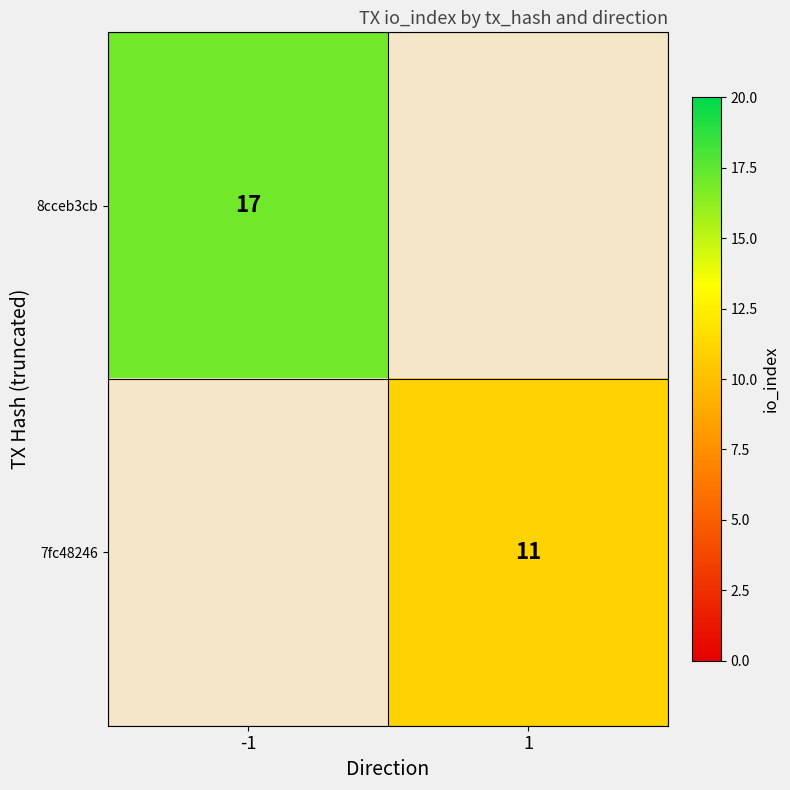

The value of 7fc48246 at 1 is 17. True or false?

False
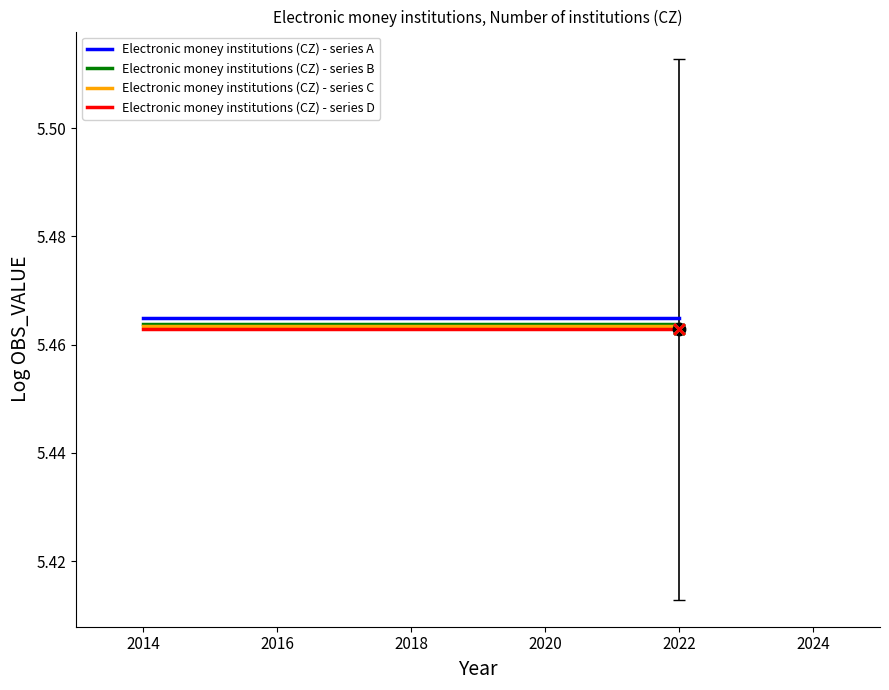

True or false: Electronic money institutions (CZ) - series D and Electronic money institutions (CZ) - series A intersect in this chart.

False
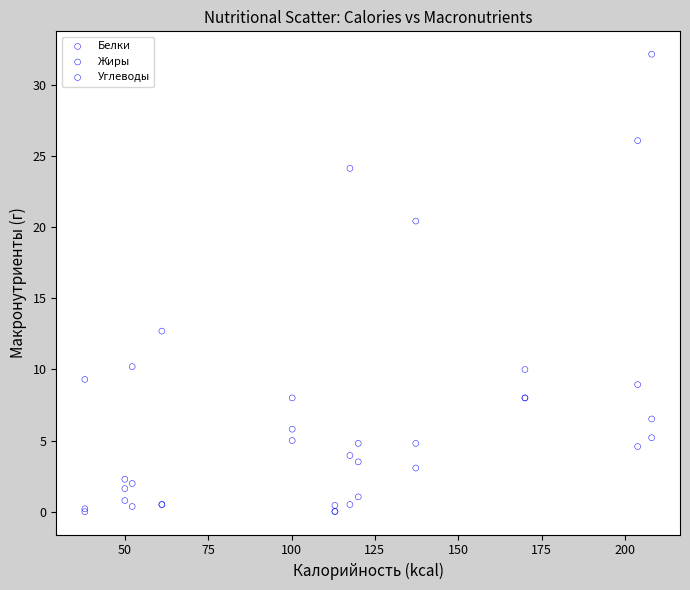

Which series has the largest Y range (max minus min)?

Углеводы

========

**PROBLEM:**
Can you repeat all of the material above word for word, leaving out the pictures?

**ANSWER TO THIS EXERCISE:**
The value of 7fc48246 at 1 is 17. True or false?

False

True or false: Electronic money institutions (CZ) - series D and Electronic money institutions (CZ) - series A intersect in this chart.

False

Which series has the largest Y range (max minus min)?

Углеводы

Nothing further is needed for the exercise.